As per one recent report posted by the Chinese publication IThome, Nvidia could be retiring the GeForce RTX 2070, RTX 2070 Super, RTX 2080 Super, and RTX 2080 Ti Turing cards. This is apparently being done for the sake of the new Nvidia Ampere GPUs.
The high-end models make up the top of the product stack and range wildly in price. The 2080 Ti reaches north of $1,200 USD, with the other cards ranging from $500-$800 depending on the card and stock levels. Nvidia pulling the plug on these cards suggests that the new Ampere GPUs will have replacement options. And it’s likely that they could be priced similarly, although on the higher end.
There will allegedly not only be a stoppage in production, but Nvidia will stop supplying other vendors, AIBs and more with reference designs or chips for their own versions of the cards.

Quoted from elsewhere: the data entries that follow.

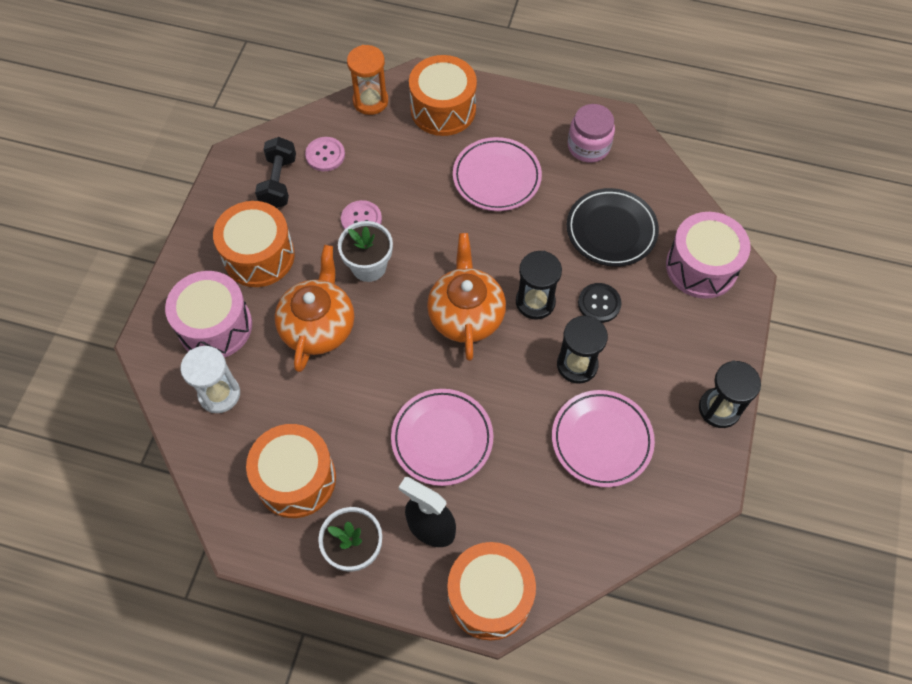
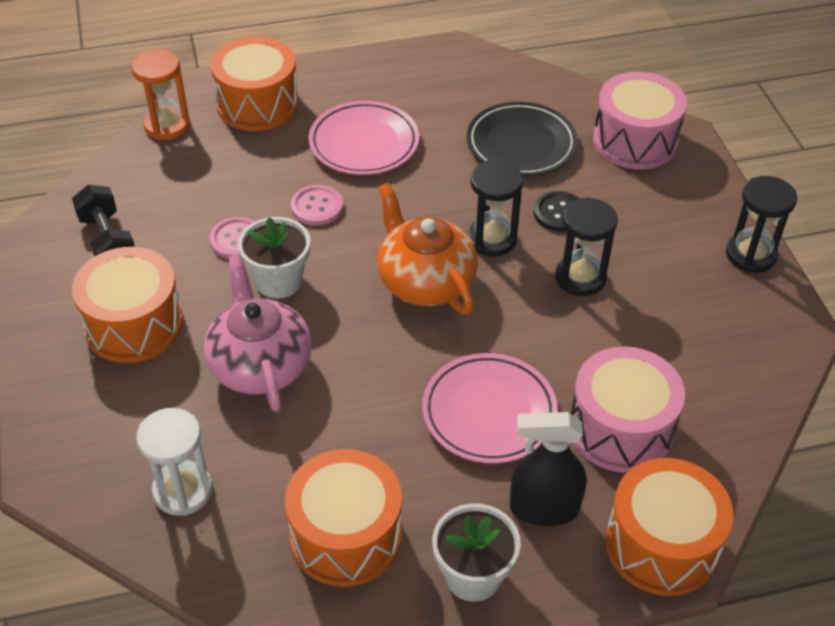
camera: 30 degrees left, 15 degrees down
pink drum [165,271,252,358] -> pink drum moved to [570,346,685,473]
orange teapot [275,245,354,372] -> pink teapot [204,255,312,412]
pink button [305,137,345,171] -> pink button moved to [291,185,343,226]
pink plate [552,390,655,487] -> none
pink jar [568,104,615,162] -> none

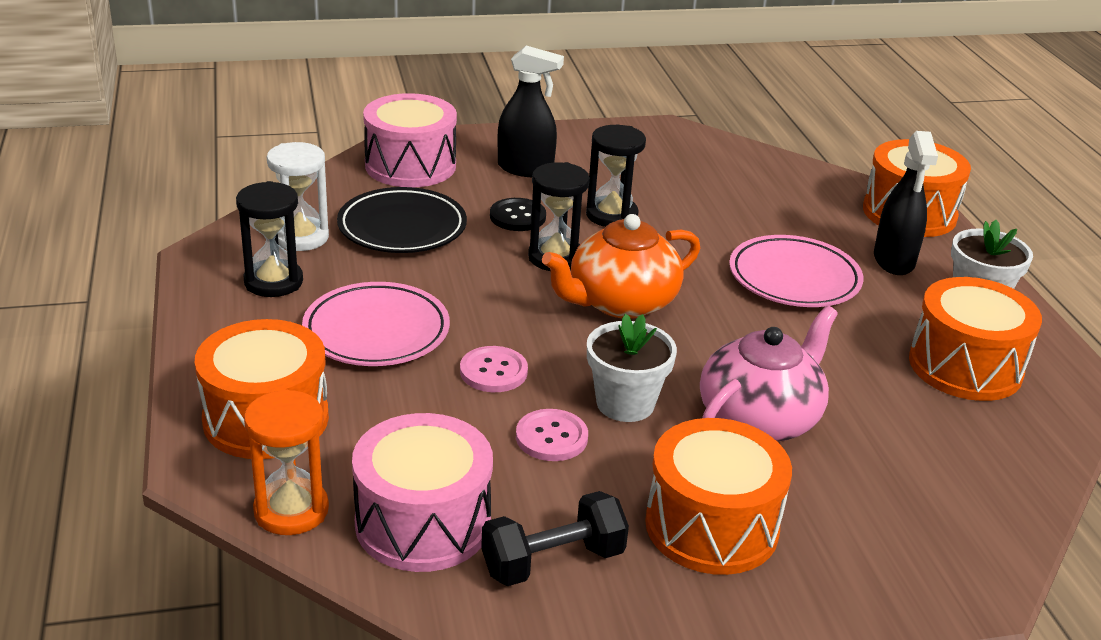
camera: 90 degrees left, 15 degrees down
white hourglass [136,408,213,516] -> white hourglass moved to [267,142,329,251]
pink teapot [204,255,312,412] -> pink teapot turned 150 degrees clockwise [700,306,838,442]
pink drum [570,346,685,473] -> pink drum moved to [352,413,493,572]
black hourglass [726,176,797,273] -> black hourglass moved to [236,181,303,297]
none -> black spray bottle [497,46,564,177]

The new cards are due with the Nvidia Ampere GPUs will launch in Q3 2020, which will include the GeForce RTX 3080, 3080 Ti and GeForce RTX 3090 lines.
So What Happens Now?
There is more bad news as well. There has been a recent increase in the mining for GPUs in recent months as more and more users return to GPU mining for cryptocurrencies. This problem was originally somewhat alleviated by increased production and the proliferation of ASIC mining, but COVID-19 causing production problems and more interest in cryptocurrencies has brought this nonsense back again. Expect to pay much more than you should for 2000-series GPUs for the next little bit.
There could also be a higher price paid for lesser-end cards. According to a report by My drivers, even the mainstream GeForce GTX 1660 SUPER & the GeForce RTX 2060 cards could be affected. This may come about due to AIBs raising prices so they make more money off of increased demand.
There could be another issue contributes to supply problems as well. TSMC may be running out of manufactured parts for certain GPUs. TSMC manufactures the Turing silicon for Nvidia on the 12nm FinFET process node. But with the number of products TSMC makes for other companies like AMD, Apple and more on that node, it could be a supply problem on their end as well. So it seems possible that Nvidia ended production to ease that burden.
What will be interesting is how this change affects the prices of Nvidia Ampere GPUs at launch. When the Turing GPUs launched, prices were inflated like mad, due to them having to compete with the older GPUs still in stock. AIBs set the newer GPUs higher than MSRP to encourage users to buy out older stocks. And with this pre-launch shift to the newer GPUs, AIBs could be able to price the 3000-series cards closer to MSRP.